カーテンから差し込む陽の光で目が覚める。
重たい瞼をなんとかこじ開け、携帯を開き時間を確認する。現在午前9時。
今日は土曜日、仕事が無い休日だ。
なんだか懐かしい夢を見ていたような気がする、苦い苦い、でも幸せだった夢。
あれから5年、彼は元気だろうか。
◇
人や車が行き交う街、今日も朝から賑やかな街である。
私は大学まで宮城で生活し、今年の春から東京の会社に就職した為、東京で一人暮らしを始めた。
最初こそ知らない土地で、知らない人ばかりな東京での生活には不安しか無かったが、会社の人々が助けてくれたこともあり、なんとか半年生きてこれた。
やっと暑すぎた夏を乗り越え、薄手だがカーディガンを羽織っても良い季節になり、たかが半年だがされど半年。よくぞ自分よ見知らぬ土地で頑張った。と言いたくなる。
この半年で身の回りのお店のチェックは済んでおり、今日もお目当てのコスメを買いに、ショッピングモールへ向かっている。
1人の買い物は寂しいが、未だプライベートまで共にする程仲の良い同僚は作れていない。なので休日は基本一人ぼっちだ。寂しい。
とは言え東京のいい所というかなんと言うか、街自体が活力に溢れているので、閑散としていない分気は紛れる。都会は怖い、と思っていたが案外いい所だってある。

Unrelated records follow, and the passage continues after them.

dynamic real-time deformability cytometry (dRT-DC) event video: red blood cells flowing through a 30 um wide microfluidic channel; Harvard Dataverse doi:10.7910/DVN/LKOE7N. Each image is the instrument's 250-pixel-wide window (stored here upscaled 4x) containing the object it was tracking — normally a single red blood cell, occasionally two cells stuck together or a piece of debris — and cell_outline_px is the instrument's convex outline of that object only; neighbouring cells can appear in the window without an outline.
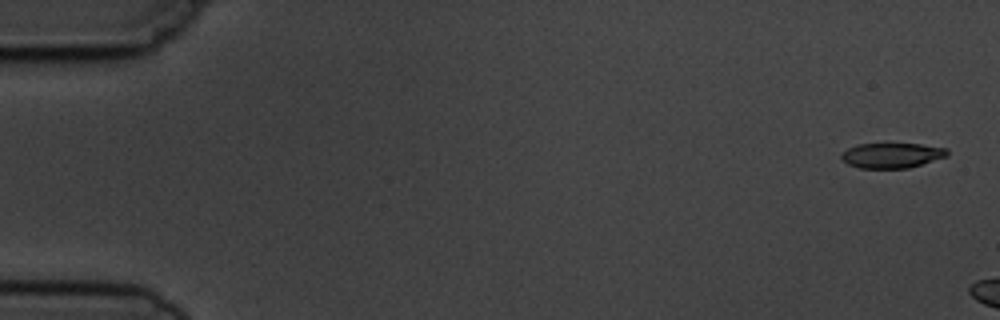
{"species": "common noctule bat (a hibernating species)", "species_latin": "Nyctalus noctula", "temperature_condition": "cold", "stored_images_in_passage": 2, "camera_frame_rate_fps": 3000, "um_per_image_px": 0.085, "animal": {"sex": "male", "body_mass_g": 19.5, "forearm_length_mm": 54.6}, "frame": {"image": 1, "passage_image": 1, "time_ms": 0.0, "image_size_px": [1000, 320], "cell_outline_px": [[948, 156], [908, 168], [860, 168], [848, 164], [840, 156], [848, 148], [856, 144], [920, 144], [948, 148]], "centroid_in_image_um": [75.83, 13.2], "position_along_channel_um": 9.2, "area_um2": 15.37}}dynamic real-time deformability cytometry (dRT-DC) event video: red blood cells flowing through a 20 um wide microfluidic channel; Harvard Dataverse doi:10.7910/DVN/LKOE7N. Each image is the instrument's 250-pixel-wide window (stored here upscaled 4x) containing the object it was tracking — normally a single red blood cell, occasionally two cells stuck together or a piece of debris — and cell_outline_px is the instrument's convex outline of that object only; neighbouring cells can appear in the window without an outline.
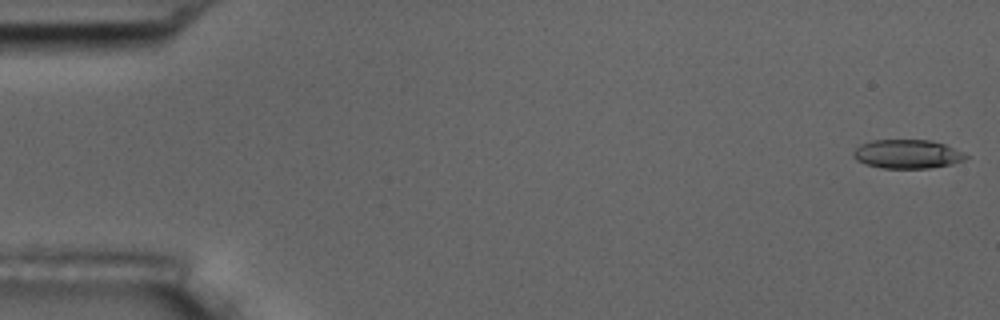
{"species": "common noctule bat (a hibernating species)", "species_latin": "Nyctalus noctula", "temperature_condition": "room temperature", "stored_images_in_passage": 6, "camera_frame_rate_fps": 3000, "um_per_image_px": 0.085, "animal": {"sex": "male", "body_mass_g": 17.5, "forearm_length_mm": 52.3}, "frame": {"image": 1, "passage_image": 1, "time_ms": 0.0, "image_size_px": [1000, 320], "cell_outline_px": [[968, 156], [964, 160], [952, 164], [928, 168], [880, 168], [864, 164], [856, 160], [852, 156], [852, 152], [860, 144], [872, 140], [932, 140], [944, 144], [964, 152]], "centroid_in_image_um": [77.09, 13.09], "position_along_channel_um": 7.9, "area_um2": 19.07}}
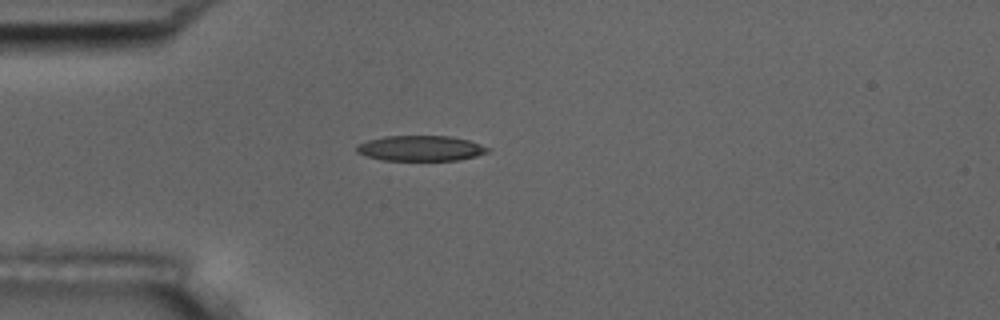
{"frame": {"image": 2, "passage_image": 5, "time_ms": 4.667, "image_size_px": [1000, 320], "cell_outline_px": [[492, 148], [488, 152], [476, 156], [460, 160], [380, 160], [356, 152], [356, 148], [360, 144], [368, 140], [384, 136], [448, 136], [468, 140]], "centroid_in_image_um": [35.78, 12.61], "position_along_channel_um": 49.2, "area_um2": 19.31}}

電車と徒歩でたどり着いたショッピングモール。給料も入ったし、欲しかったコスメや秋服なんかも見てしまおう、とウキウキ気分で足を踏み出した。
◇
『今日は、今話題のイケメンバレーボーラー影山飛雄選手に話を聞いていきたいと思います!』
「あ!!影山選手だー!」
「うわぁ、今日もイケメンだねぇ、ファンになっちゃいそう」
「ね、今度試合見に行こうよ!生で見たい!」
「無理でしょ!!影山選手だけじゃなくて人気の選手今バレーボール界沢山いるんだから、チケット取れないよ」
そうなんだ……チケット取れないくらい人気なんだ…
フードコートで流れているテレビ番組を見た女の子2人の会話を盗み聞く。
影山くんは本当に世界と戦うバレーボール選手になってしまって、高校三年生の時に思った通り、手が届かないところまで行ってしまった。

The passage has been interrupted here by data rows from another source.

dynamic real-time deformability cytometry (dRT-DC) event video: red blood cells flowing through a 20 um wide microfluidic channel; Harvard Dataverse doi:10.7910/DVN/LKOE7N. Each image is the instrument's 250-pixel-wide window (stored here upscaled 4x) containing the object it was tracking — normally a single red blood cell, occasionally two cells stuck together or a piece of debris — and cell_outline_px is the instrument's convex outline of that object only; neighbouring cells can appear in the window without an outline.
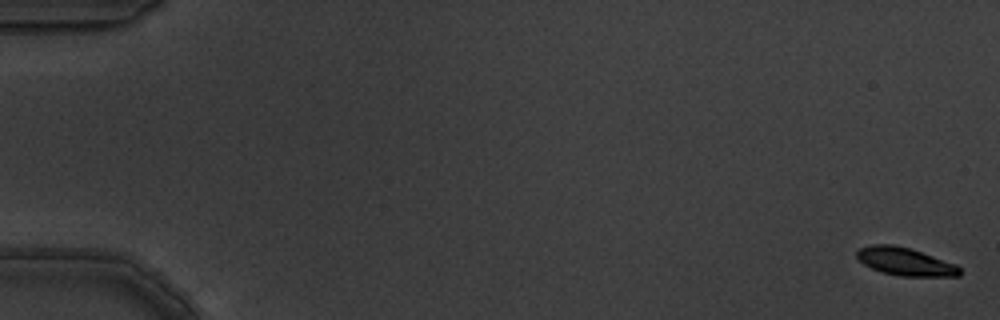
{"species": "common noctule bat (a hibernating species)", "species_latin": "Nyctalus noctula", "temperature_condition": "warm", "stored_images_in_passage": 6, "camera_frame_rate_fps": 3000, "um_per_image_px": 0.085, "animal": {"sex": "male", "body_mass_g": 19.5, "forearm_length_mm": 54.6}, "frame": {"image": 1, "passage_image": 1, "time_ms": 0.0, "image_size_px": [1000, 320], "cell_outline_px": [[960, 276], [900, 276], [884, 272], [872, 268], [856, 260], [856, 252], [860, 248], [872, 244], [892, 244], [912, 248], [956, 264], [960, 268]], "centroid_in_image_um": [76.93, 22.22], "position_along_channel_um": 8.1, "area_um2": 16.82}}
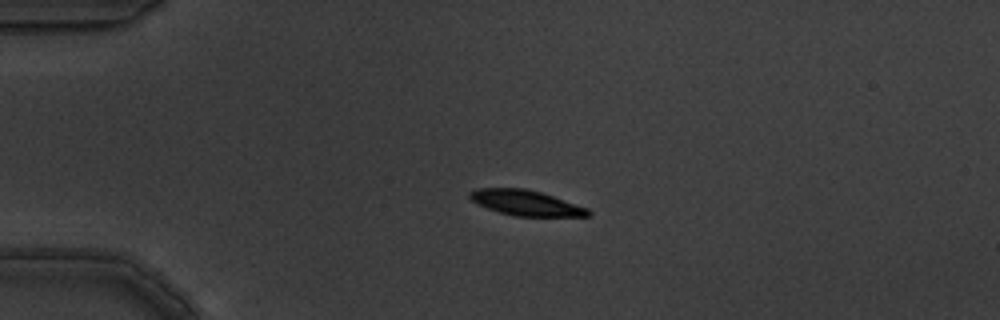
{"frame": {"image": 2, "passage_image": 5, "time_ms": 1.333, "image_size_px": [1000, 320], "cell_outline_px": [[592, 216], [516, 216], [500, 212], [488, 208], [472, 200], [468, 196], [468, 192], [476, 188], [524, 188], [540, 192], [588, 208], [592, 212]], "centroid_in_image_um": [44.71, 17.24], "position_along_channel_um": 40.3, "area_um2": 17.28}}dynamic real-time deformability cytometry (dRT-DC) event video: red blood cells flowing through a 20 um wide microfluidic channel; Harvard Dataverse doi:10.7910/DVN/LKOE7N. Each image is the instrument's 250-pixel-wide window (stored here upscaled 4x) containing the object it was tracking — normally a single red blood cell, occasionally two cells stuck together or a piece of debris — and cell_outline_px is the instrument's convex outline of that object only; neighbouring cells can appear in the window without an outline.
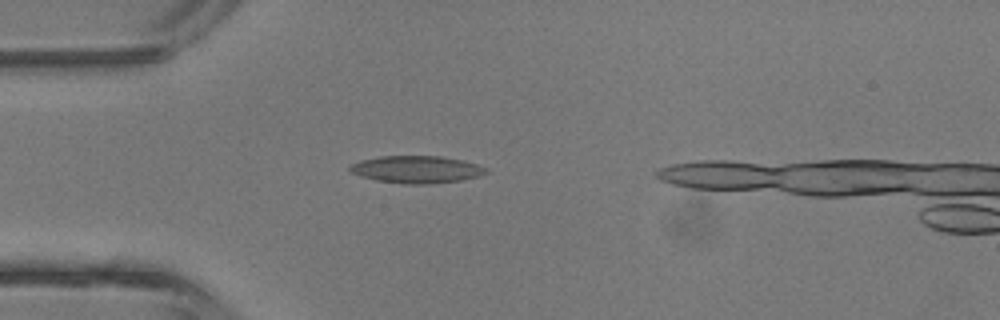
{"species": "common noctule bat (a hibernating species)", "species_latin": "Nyctalus noctula", "temperature_condition": "room temperature", "stored_images_in_passage": 3, "camera_frame_rate_fps": 3000, "um_per_image_px": 0.085, "animal": {"sex": "male", "body_mass_g": 13.3}, "frame": {"image": 1, "passage_image": 3, "time_ms": 3.0, "image_size_px": [1000, 320], "cell_outline_px": [[488, 172], [480, 176], [460, 180], [428, 184], [404, 184], [376, 180], [360, 176], [352, 172], [348, 168], [348, 164], [360, 160], [380, 156], [440, 156], [460, 160], [476, 164], [488, 168]], "centroid_in_image_um": [35.37, 14.4], "position_along_channel_um": 49.6, "area_um2": 21.68}}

しかも、あの頃からイケメンだと人気だったが、その端正な顔立ちは今も変わらず、むしろ更にかっこよくなって、女性からの人気が凄いらしい。
彼の現在を見ると、約2年間彼に勉強を教えてたなんて夢みたいだ。とは言え私が知っているのは、勉強を教えて疑問符を浮かばせる影山くんなのだが。今のイケメンバレーボーラーはもはや知らない人だ。
確かにあの頃は好きだったが、卒業式の日にしっかりきっぱり友達だって言われて、しばらく落ち込んだもののちゃんと立ち直った。大学ではちゃんと恋愛出来たし。あまり長続きはしなかったけれど……

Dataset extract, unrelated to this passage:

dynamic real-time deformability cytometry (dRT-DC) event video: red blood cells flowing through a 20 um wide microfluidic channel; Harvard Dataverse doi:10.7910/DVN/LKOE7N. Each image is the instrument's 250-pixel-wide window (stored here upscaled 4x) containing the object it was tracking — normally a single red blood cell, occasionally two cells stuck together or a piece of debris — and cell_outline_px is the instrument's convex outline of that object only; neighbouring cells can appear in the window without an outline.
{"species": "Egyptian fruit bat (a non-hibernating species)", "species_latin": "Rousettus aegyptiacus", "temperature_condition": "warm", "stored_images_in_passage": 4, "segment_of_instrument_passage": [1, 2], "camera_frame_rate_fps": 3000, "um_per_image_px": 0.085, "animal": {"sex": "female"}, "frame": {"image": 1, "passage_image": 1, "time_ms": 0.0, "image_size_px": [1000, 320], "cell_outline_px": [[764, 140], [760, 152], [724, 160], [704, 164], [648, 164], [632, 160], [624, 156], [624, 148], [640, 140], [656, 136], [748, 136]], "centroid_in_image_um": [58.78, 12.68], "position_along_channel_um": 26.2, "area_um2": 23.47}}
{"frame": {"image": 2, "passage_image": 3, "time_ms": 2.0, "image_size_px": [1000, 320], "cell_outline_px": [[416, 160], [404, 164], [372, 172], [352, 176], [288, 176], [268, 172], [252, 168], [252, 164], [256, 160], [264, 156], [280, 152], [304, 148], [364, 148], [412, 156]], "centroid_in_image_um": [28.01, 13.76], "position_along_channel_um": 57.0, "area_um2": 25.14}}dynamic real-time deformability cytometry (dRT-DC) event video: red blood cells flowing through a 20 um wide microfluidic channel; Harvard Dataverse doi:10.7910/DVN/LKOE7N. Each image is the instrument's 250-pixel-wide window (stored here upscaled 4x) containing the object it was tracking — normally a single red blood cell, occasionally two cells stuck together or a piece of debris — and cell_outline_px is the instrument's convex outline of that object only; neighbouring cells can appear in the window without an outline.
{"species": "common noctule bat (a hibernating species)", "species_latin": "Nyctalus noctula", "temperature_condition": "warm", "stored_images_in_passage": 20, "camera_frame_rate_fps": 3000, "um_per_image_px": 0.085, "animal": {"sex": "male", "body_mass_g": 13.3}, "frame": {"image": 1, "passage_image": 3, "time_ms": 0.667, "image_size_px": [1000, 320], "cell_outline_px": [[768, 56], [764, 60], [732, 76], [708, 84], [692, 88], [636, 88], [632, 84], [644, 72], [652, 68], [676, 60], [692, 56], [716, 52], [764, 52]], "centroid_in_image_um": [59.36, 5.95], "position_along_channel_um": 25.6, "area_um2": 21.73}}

とにかく、私は高校生の影山くんとの時間をちゃんと思い出に出来たのだ。
その為、今テレビ等々で活躍する姿を見ても特にどうとも思わなかった。凄いなぁとは思うが、もはや有名人なので別世界の人間である、実在してるかどうかもわからない。
この人に勉強教えてたんだよ、なんて言いたくなった時もあったが、あまりの人気に根掘り葉掘り聞かれるのも怖くなったので、結局人に言ったことはないままここまで過ごした。
しかし、彼がオリンピックに出た時だけはこの人と同じクラスだった、とは友人に言ってしまった。それだけ誇らしいクラスメイトだった。
彼の人気は凄いことを知っていたが、他の選手もテレビ等で見るあたり人気なのだろう。
そのせいでチケットすら取れないなんて、まるでアイドルのライブだな、なんて他人事に考える。
彼が試合に出ているところは、オリンピックしか見た事無い、それも家族が騒ぎ立ててずっとテレビをつけていたから見ただけだ。
なので私は彼が活躍している姿は見たことない。でも世の中の声を聞いていると、元気にバレーボールやってそうなので安心する、あの頃のままバレーばっかりやってるのだろうな、と1人笑みを浮かべる。
そこまで考えて、まぁもう二度と会えるような人ではないんだろうけど、ともう近くはない存在だと再認識する。
きゃーきゃー影山くんを見て黄色い歓声をあげる彼女たちを横目に、私は買い物を続行した。
◇
目当てのものや可愛かった秋服をゲット出来て満足だ。思ったより良い買い物が出来た。
すっかり日が落ちるのが早くなった外を歩く。
駅までちょっと歩かないといけないのが、このショッピングモールの難点だ。しかし、欲しいものが最も近くてここでしか買えないので、仕方がない。
駅が見えてくる、この辺は飲み屋さんも多くてよく酔っ払ったおじさんやお兄さん達が倒れてたりもする。たまに蹴りとばりそうになるからヒヤヒヤしてしまう。
そうそう、こんな風にベンチに倒れ込んで………
でろん、とベンチに倒れ込んでいるお兄さんを見つけて、いつもの光景だなぁ、なんて考えたが、
どこかで見たことがある。はて、どこだっただろうか。
知り合い?……だめだ、思い出せそうもない。
それに人違いって可能性だってある。ここはスルーして家に帰ろう。
そう思い、止めかけた足を再び進める。
しかし、お兄さんを通り過ぎようとした時
「いっ、いてててて……」
激しく頭を抱えて悶え始めた。えぇ……お酒弱いのに飲んだ人の末路じゃん……
可哀想に。私もお酒弱いのであの痛みは知っている。楽しくなる前に痛み始めるので、飲み会は苦手なのだ。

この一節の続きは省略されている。